**Working data:**
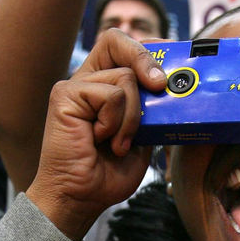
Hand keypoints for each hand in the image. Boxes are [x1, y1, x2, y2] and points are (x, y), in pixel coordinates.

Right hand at [26, 30, 165, 239]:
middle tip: (158, 86)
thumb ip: (151, 111)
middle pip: (117, 42)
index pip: (121, 48)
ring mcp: (74, 87)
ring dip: (131, 117)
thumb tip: (174, 90)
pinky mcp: (65, 96)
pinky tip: (99, 140)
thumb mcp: (142, 138)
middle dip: (145, 60)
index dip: (145, 48)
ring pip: (124, 77)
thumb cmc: (106, 174)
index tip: (168, 64)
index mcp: (102, 87)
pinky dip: (115, 122)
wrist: (80, 197)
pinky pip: (110, 95)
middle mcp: (87, 81)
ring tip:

**Instructions for the task:** Every line of the entries above that contains the word "middle" must be tallied, and the number alone reported.

**Reply:** 4